**Records drawn from a dataset**
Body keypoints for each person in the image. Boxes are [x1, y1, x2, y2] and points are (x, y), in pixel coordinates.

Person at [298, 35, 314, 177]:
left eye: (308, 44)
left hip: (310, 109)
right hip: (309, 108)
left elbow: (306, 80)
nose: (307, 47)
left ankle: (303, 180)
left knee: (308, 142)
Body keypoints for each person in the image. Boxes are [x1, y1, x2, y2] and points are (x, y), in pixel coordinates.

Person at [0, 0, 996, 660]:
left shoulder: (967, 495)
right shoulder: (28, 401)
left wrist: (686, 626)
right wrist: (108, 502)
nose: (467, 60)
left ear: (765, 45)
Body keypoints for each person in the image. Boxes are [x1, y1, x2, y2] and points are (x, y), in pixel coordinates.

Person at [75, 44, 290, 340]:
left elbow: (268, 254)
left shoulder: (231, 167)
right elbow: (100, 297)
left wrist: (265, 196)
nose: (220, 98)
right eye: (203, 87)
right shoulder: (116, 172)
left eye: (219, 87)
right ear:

**What this task involves**
Using the records above, output exactly the lines from the one containing "left ankle: (303, 180)" through the last line, and no others.

**Exercise answer**
left ankle: (303, 180)
left knee: (308, 142)
Body keypoints for each person in the image. Boxes are [x1, y1, x2, y2] and points are (x, y), in pixel coordinates.

Person at [0, 0, 996, 660]:
left shoulder: (967, 495)
right shoulder: (28, 401)
left wrist: (686, 626)
right wrist: (108, 502)
nose: (467, 60)
left ear: (765, 45)
Body keypoints for each person in the image. Boxes are [x1, y1, x2, y2] and points are (x, y), in pixel coordinates.

Person at [75, 44, 290, 340]:
left elbow: (268, 254)
left shoulder: (231, 167)
right elbow: (100, 297)
left wrist: (265, 196)
nose: (220, 98)
right eye: (203, 87)
right shoulder: (116, 172)
left eye: (219, 87)
right ear:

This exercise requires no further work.